Description of the task >>
Duplicate the passage of the small-cap report from "Small Cap Value" to "a flying start.".

Selection >>
Start

Small Cap Value Report (Fri 9 Dec 2022) - CTA, LOAD, TET, D4T4, K3C, LGRS, RBN, AFRN, PDG, BKG, PRV, PROC

Good morning just from Paul, with it being a Friday.

It’s got to be a fairly quick report today, as I have to travel into London for an investor Christmas party at a posh club, so will be spending most of the day eating, sampling lovely wines, talking about shares, and being generally affable. So I prepared some sections last night, to get today's report off to a flying start.

Agenda

These are all quick comments, with no sections below, to save time & cover lots of ground - 

CT Automotive (LON:CTA) [quick comment] - dropped 16% to 102p in late trades yesterday, after a profit warning was issued at about 4pm. Supply chain problems (including semi-conductor shortages, and China lockdowns), and operational problems, plus a delayed order, mean FY 12/2022 revenues will be lower than expected at c.$120m, and higher costs, resulting in a thumping great adj loss before tax of $11m. Cost-cutting is being implemented. Net debt at 11/2022 was $11.6m, about half of available facilities. My view - I’m not familiar with the company, but it looks problematic to me, so I’ll be avoiding this.

Crestchic (LON:LOAD) - Sky News says that larger rival Aggreko (now privately owned after a bid from TDR last year) has agreed a 400p per share takeover offer with Crestchic. This is only a 12% premium to last night’s closing price, and looks far from generous, given how well Crestchic is performing. If the story is true, I think shareholders will be up in arms about having the upside snatched away from them. I would be inclined to reject the deal when it comes to a vote. If they want it, they should pay a proper bid premium! Stockopedia shows at 356p price yesterday, the forward PER was only 12.5, so a lousy 12% bid premium seems disappointing. EDIT: here's the announcement this morning, it's 401p cash, recommended by LOAD's Directors (why???). Big shareholders (including Harwood) holding 38.5% have agreed it.

Treatt (LON:TET) - a backlog item, I’ve had a quick look at FY 9/2022 results, published on 29 Nov. Adj EPS was down 27% to 19.8p, not very good really, and at 644p the PER looks toppy at 33x. This share is really all about the growth potential from its new factory, with much greater production capacity, and more efficiency. Balance sheet is strong, although inventories look much too high. Forecasts from Edison don’t look exciting enough to justify investing here, so shareholders must be hoping it beats forecasts. That needs to happen, as on existing forecasts, it looks overvalued to me. Could be worth keeping on the watch list, and diving in, if it starts issuing out-perform trading updates in future.

D4t4 Solutions (LON:D4T4) - interim results to 9/2022 were published on 30 Nov - not very good, with a adj loss before tax of £(1.3)m, down from breakeven in H1 LY. However, D4T4 has historically had soft interims, then produced good finals, and the outlook comments suggest a similar pattern this year, in line with expectations for £4.2m adj PBT. Balance sheet is great, with £26m cash pile. Looks an interesting company, but tricky to value at the moment.

K3 Capital (LON:K3C) - another one that’s had a bid approach, at 350p, but again it’s only a modest premium of 17%, and a forward PER of about 15 - hardly an exciting outcome. At this rate, the companies that are performing well are being taken private, and we’ll just be left with the dross!

End

Dataset content >>

Start

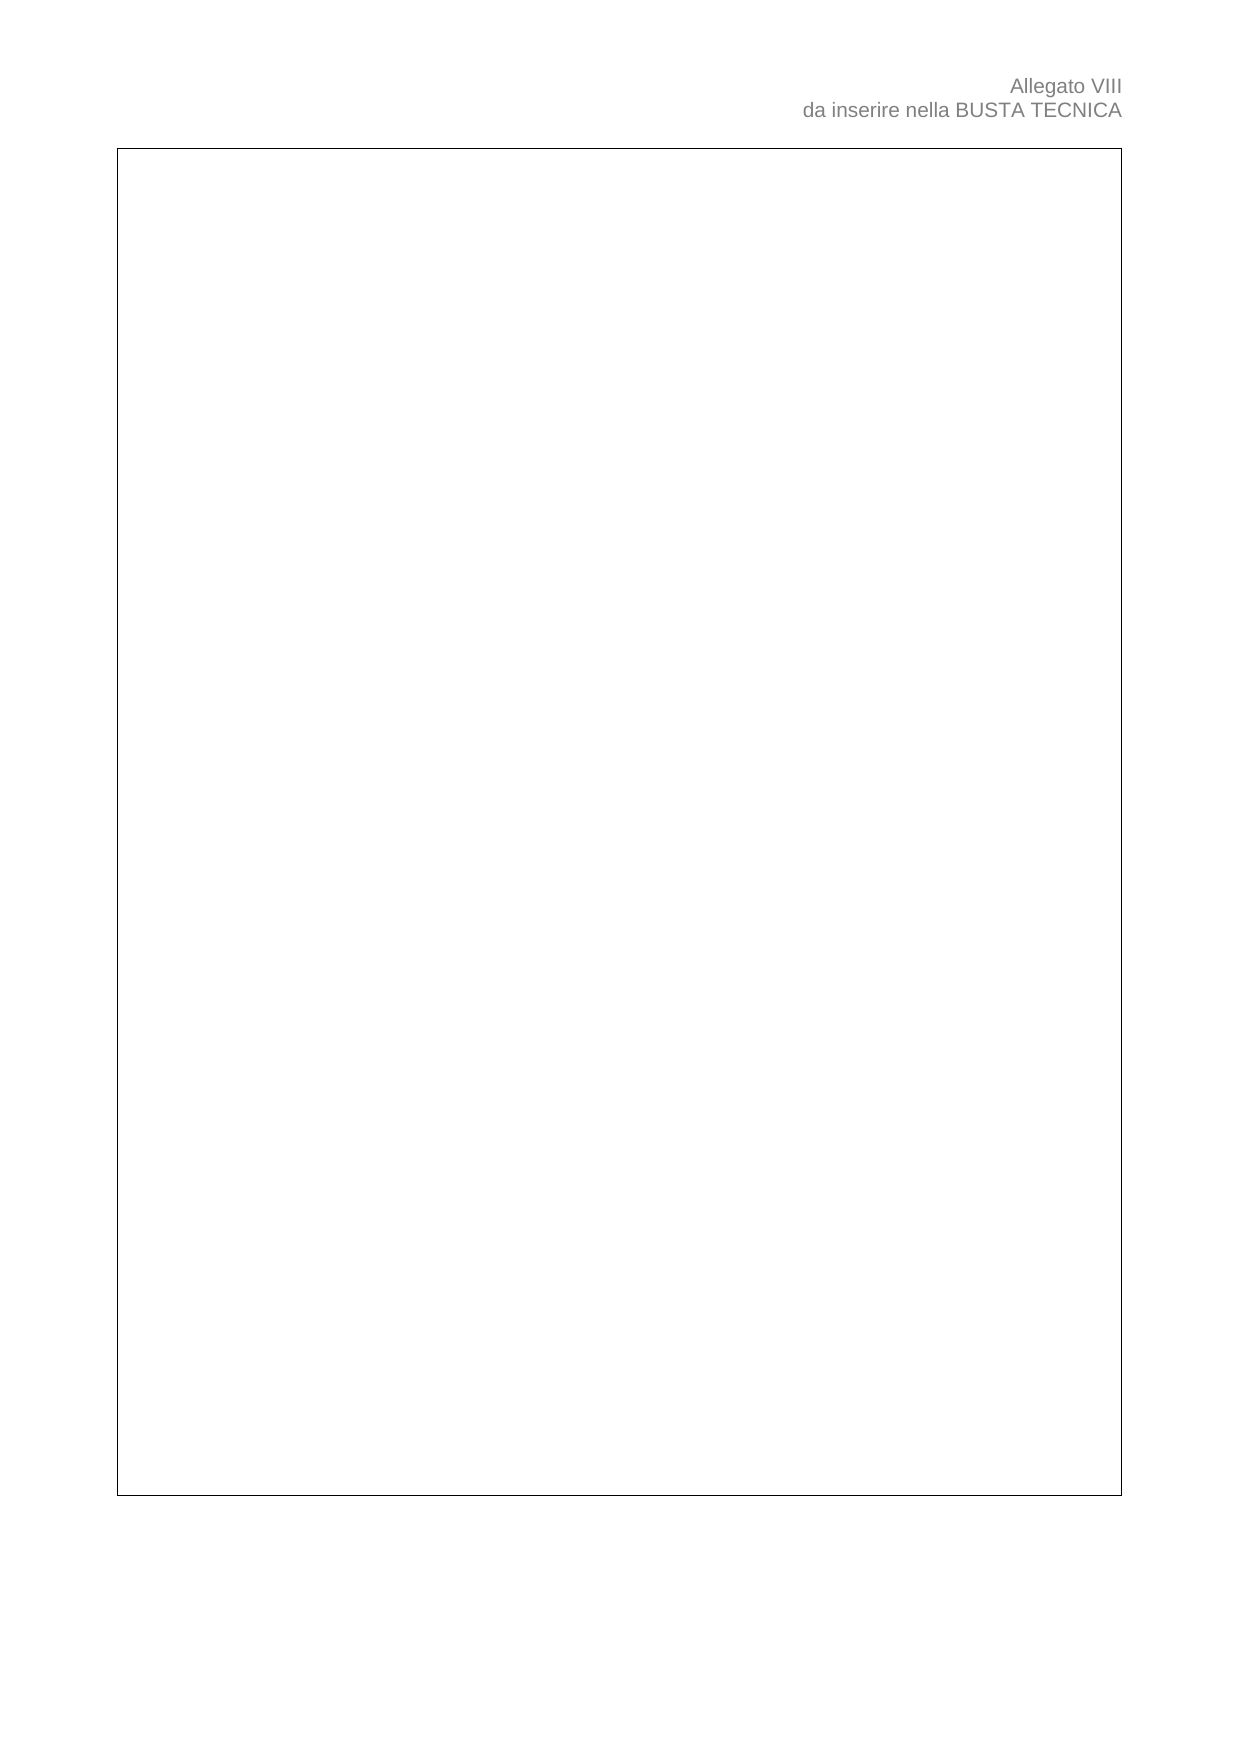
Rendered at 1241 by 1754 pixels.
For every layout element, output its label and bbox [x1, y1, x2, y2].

table_header [118, 149, 1121, 1495]
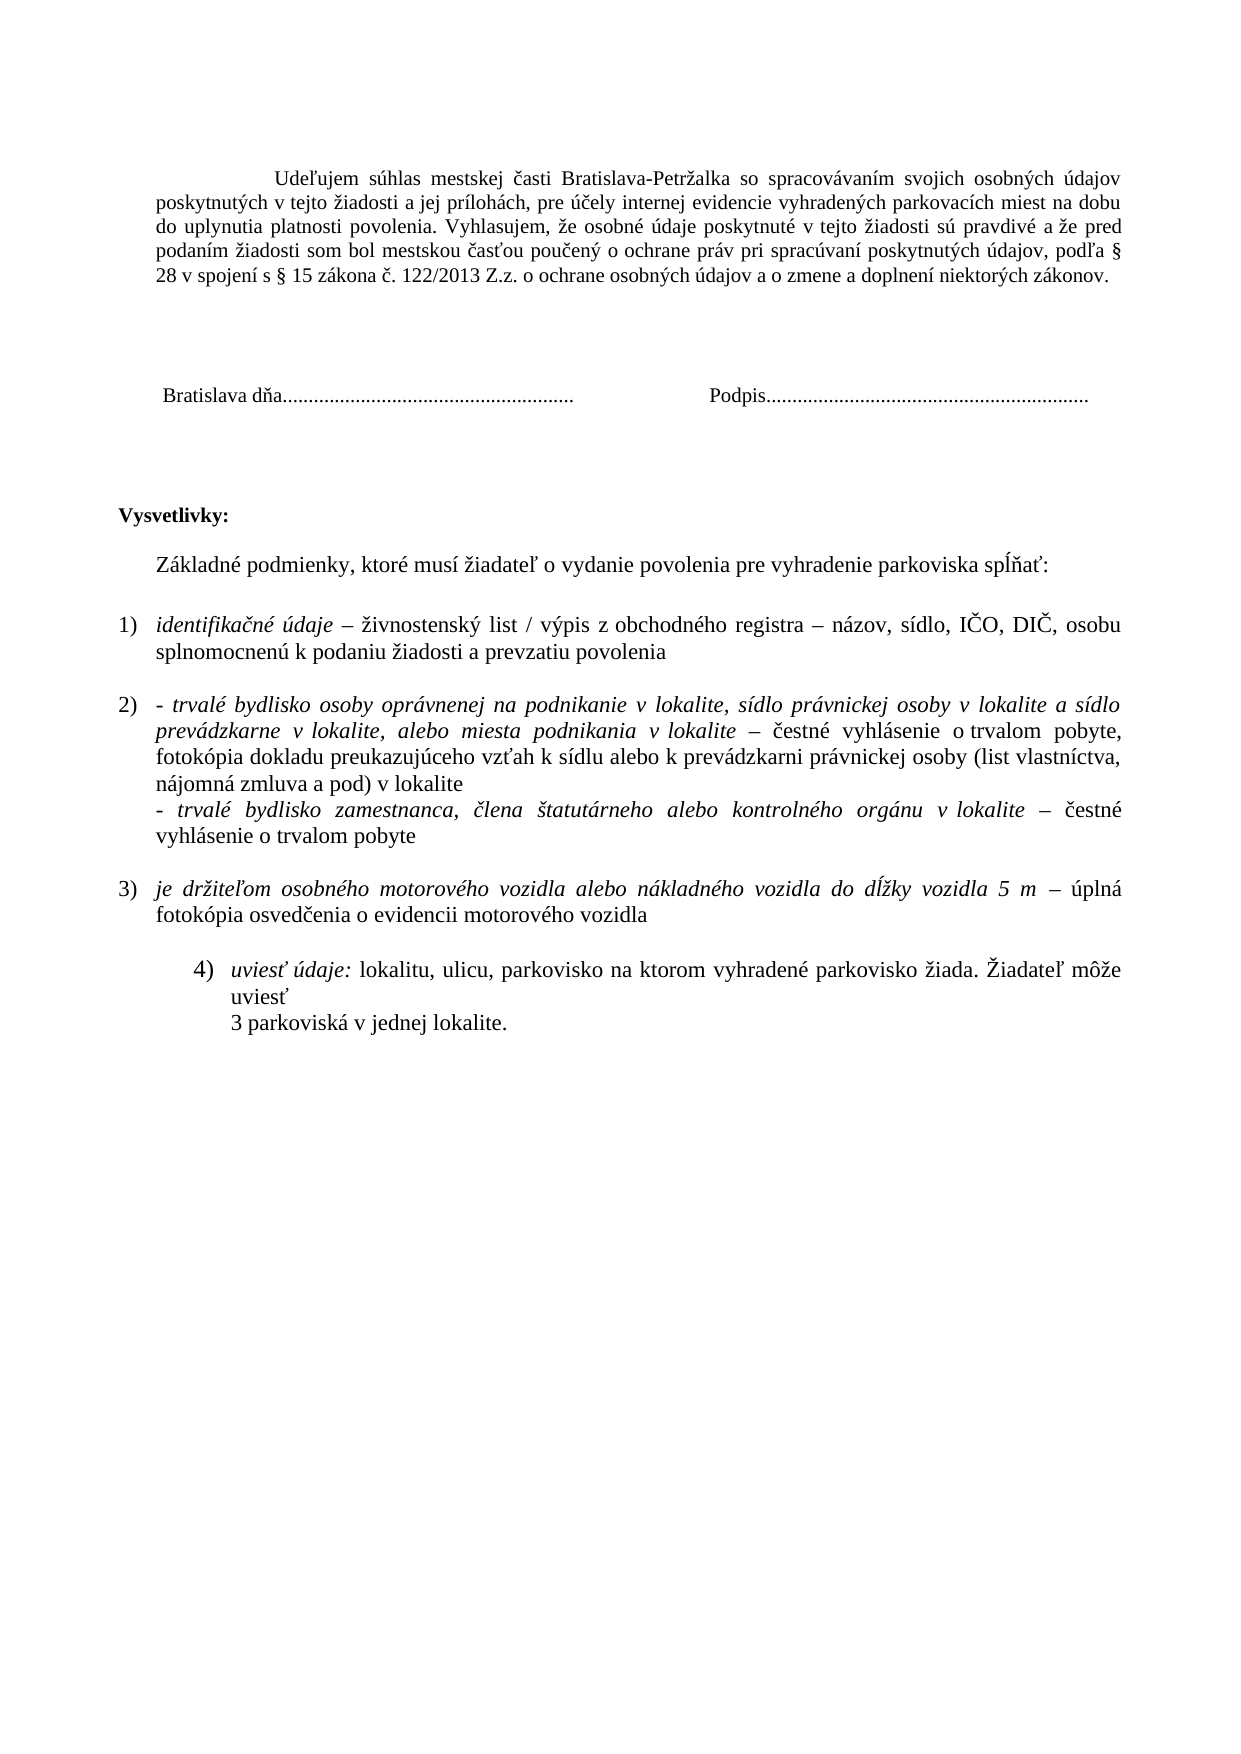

End

Response to the task >>
Small Cap Value Report (Fri 9 Dec 2022) - CTA, LOAD, TET, D4T4, K3C, LGRS, RBN, AFRN, PDG, BKG, PRV, PROC

Good morning just from Paul, with it being a Friday.

It’s got to be a fairly quick report today, as I have to travel into London for an investor Christmas party at a posh club, so will be spending most of the day eating, sampling lovely wines, talking about shares, and being generally affable. So I prepared some sections last night, to get today's report off to a flying start.